:: Task requirements ::
Return verbatim every line from the start of the records through the line containing "పక్కనపెడుతూ", including both ends.

— START Data —

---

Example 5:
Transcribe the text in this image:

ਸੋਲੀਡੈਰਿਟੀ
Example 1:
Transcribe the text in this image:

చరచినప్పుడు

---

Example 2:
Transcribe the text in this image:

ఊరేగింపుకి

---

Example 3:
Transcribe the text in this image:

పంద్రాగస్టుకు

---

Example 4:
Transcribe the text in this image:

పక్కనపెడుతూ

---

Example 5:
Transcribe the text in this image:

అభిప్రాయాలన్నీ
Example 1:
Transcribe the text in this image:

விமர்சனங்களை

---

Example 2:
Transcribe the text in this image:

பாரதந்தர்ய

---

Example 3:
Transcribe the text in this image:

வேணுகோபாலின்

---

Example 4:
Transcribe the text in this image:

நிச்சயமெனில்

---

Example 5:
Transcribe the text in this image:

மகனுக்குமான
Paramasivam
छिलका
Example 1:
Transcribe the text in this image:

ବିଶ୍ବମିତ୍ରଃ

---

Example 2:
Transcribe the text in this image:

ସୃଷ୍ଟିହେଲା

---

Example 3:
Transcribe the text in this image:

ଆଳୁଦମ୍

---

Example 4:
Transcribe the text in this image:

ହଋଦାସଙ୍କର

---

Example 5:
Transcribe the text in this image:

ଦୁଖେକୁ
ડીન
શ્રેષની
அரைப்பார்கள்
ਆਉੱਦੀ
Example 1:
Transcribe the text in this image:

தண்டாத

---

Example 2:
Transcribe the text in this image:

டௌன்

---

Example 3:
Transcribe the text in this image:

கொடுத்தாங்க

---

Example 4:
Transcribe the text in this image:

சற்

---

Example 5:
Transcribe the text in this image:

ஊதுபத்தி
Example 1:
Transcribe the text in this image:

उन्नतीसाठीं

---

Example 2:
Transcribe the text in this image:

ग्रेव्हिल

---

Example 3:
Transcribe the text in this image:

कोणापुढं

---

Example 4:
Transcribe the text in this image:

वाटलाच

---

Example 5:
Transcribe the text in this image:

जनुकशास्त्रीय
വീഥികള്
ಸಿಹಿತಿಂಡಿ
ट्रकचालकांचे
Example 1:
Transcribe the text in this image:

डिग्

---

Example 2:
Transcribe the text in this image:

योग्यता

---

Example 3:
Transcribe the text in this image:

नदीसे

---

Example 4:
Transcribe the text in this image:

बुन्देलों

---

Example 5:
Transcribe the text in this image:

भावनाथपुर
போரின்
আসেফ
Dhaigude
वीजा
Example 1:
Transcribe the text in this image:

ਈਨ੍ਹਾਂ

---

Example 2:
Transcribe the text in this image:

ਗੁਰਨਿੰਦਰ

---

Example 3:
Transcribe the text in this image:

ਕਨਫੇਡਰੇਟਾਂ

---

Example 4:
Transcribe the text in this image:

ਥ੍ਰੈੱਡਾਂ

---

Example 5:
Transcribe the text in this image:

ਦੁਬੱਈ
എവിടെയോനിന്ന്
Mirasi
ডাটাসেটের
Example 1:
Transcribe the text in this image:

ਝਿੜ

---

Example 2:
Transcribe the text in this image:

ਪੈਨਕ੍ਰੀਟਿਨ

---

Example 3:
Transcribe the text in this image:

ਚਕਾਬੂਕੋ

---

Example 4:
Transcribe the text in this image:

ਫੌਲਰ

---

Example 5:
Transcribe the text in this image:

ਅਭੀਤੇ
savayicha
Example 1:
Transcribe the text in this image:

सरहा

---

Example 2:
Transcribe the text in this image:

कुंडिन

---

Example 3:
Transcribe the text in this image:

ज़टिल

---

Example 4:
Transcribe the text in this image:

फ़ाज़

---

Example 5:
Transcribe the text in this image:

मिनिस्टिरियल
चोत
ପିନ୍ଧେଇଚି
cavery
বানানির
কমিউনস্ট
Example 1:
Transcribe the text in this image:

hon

— END Data —

:: Expected answer ::
---

Example 5:
Transcribe the text in this image:

ਸੋਲੀਡੈਰਿਟੀ
Example 1:
Transcribe the text in this image:

చరచినప్పుడు

---

Example 2:
Transcribe the text in this image:

ఊరేగింపుకి

---

Example 3:
Transcribe the text in this image:

పంద్రాగస్టుకు

---

Example 4:
Transcribe the text in this image:

పక్కనపెడుతూ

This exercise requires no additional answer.